(Records taken from a data source)
......

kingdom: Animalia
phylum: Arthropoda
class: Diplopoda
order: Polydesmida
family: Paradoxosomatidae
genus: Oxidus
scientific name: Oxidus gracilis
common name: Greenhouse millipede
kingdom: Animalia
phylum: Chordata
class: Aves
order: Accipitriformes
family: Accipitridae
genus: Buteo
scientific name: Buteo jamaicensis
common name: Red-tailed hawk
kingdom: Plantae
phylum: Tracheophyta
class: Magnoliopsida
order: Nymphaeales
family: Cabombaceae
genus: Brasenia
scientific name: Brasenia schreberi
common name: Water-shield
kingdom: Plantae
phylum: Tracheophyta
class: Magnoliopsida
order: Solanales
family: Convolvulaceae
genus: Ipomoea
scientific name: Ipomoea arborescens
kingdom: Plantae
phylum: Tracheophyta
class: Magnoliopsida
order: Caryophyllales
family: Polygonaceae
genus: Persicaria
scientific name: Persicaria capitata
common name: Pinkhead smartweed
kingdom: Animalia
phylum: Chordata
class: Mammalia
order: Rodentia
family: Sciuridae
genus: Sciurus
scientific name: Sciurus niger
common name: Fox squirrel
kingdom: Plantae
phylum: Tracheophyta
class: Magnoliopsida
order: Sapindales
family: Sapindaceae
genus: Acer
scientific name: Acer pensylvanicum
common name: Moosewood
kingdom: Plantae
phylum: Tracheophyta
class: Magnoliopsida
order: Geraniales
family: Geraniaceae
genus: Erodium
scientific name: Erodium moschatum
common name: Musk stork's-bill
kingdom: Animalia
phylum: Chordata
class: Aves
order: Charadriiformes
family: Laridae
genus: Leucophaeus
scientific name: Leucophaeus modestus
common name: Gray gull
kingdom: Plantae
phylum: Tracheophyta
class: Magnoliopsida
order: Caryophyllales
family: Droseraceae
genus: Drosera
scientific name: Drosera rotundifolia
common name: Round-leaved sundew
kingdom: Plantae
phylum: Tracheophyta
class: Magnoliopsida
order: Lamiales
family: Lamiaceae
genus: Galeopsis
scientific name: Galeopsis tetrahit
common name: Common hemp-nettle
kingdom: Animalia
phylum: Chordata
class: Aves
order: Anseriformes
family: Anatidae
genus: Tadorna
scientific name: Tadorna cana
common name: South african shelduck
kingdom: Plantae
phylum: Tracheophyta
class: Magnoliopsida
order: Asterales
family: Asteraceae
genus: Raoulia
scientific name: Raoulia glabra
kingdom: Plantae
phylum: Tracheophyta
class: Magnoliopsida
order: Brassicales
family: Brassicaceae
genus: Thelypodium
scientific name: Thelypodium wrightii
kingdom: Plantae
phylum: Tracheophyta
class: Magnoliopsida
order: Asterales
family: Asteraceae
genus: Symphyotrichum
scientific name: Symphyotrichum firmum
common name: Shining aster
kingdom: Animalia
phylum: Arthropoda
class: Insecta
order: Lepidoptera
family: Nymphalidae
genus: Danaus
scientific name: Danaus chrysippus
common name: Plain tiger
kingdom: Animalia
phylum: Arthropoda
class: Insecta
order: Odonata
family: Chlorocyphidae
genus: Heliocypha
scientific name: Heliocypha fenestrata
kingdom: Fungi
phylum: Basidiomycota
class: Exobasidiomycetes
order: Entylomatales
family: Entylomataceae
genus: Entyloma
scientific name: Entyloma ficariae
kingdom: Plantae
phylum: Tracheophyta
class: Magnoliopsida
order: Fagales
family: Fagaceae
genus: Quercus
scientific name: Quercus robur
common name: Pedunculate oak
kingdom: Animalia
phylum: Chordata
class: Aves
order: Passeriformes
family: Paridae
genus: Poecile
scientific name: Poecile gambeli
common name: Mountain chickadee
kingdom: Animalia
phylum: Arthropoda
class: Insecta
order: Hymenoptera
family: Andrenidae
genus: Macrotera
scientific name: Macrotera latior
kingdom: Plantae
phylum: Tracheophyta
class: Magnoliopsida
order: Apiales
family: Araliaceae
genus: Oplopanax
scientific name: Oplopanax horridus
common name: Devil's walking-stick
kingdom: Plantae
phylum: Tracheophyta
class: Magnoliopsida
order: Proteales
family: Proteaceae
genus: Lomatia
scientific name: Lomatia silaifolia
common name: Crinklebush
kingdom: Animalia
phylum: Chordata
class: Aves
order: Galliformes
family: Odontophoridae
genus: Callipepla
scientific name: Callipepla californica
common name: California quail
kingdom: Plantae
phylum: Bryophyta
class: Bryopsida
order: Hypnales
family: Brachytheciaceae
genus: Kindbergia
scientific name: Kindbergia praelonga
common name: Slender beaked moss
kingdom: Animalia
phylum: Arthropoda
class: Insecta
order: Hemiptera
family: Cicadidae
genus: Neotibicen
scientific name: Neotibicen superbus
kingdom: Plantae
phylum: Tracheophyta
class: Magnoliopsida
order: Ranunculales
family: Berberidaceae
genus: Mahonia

......

§ Instruction
Copy these lines word for word, beginning with the first line of the records and stopping after the line that contains "order: Geraniales".

§ Full solution
kingdom: Animalia
phylum: Arthropoda
class: Diplopoda
order: Polydesmida
family: Paradoxosomatidae
genus: Oxidus
scientific name: Oxidus gracilis
common name: Greenhouse millipede
kingdom: Animalia
phylum: Chordata
class: Aves
order: Accipitriformes
family: Accipitridae
genus: Buteo
scientific name: Buteo jamaicensis
common name: Red-tailed hawk
kingdom: Plantae
phylum: Tracheophyta
class: Magnoliopsida
order: Nymphaeales
family: Cabombaceae
genus: Brasenia
scientific name: Brasenia schreberi
common name: Water-shield
kingdom: Plantae
phylum: Tracheophyta
class: Magnoliopsida
order: Solanales
family: Convolvulaceae
genus: Ipomoea
scientific name: Ipomoea arborescens
kingdom: Plantae
phylum: Tracheophyta
class: Magnoliopsida
order: Caryophyllales
family: Polygonaceae
genus: Persicaria
scientific name: Persicaria capitata
common name: Pinkhead smartweed
kingdom: Animalia
phylum: Chordata
class: Mammalia
order: Rodentia
family: Sciuridae
genus: Sciurus
scientific name: Sciurus niger
common name: Fox squirrel
kingdom: Plantae
phylum: Tracheophyta
class: Magnoliopsida
order: Sapindales
family: Sapindaceae
genus: Acer
scientific name: Acer pensylvanicum
common name: Moosewood
kingdom: Plantae
phylum: Tracheophyta
class: Magnoliopsida
order: Geraniales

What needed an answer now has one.